▶ **THE PROBLEM**: List each line below that contains the string "набір", copying every such line in full. Matching is case-sensitive.

▼

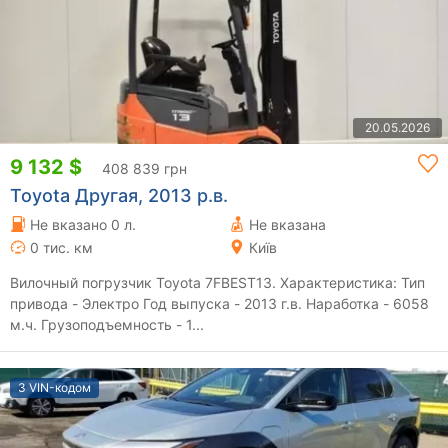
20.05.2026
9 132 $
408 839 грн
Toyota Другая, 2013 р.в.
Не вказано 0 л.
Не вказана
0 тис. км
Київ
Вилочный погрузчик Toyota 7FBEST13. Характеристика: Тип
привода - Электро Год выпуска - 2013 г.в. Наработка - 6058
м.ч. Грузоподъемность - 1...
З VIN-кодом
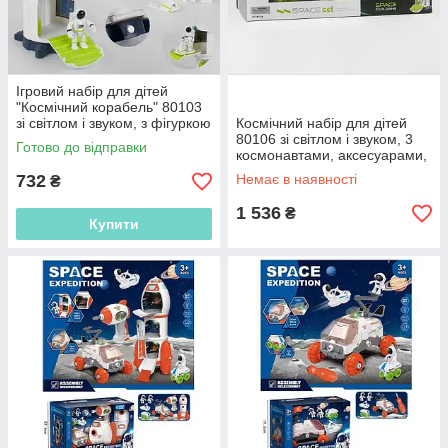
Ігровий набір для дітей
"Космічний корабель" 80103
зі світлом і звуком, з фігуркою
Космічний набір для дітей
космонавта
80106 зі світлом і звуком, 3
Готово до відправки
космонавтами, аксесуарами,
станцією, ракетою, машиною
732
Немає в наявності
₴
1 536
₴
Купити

▲
▼

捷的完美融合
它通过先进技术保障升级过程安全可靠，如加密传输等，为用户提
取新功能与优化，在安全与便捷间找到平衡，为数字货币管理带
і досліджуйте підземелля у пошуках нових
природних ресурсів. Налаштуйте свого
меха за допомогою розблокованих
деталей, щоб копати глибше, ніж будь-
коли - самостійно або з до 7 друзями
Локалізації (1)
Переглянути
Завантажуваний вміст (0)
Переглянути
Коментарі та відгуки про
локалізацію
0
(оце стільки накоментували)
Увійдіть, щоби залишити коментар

▲

▶ **WRITTEN REPLY**:
Ігровий набір для дітей
Космічний набір для дітей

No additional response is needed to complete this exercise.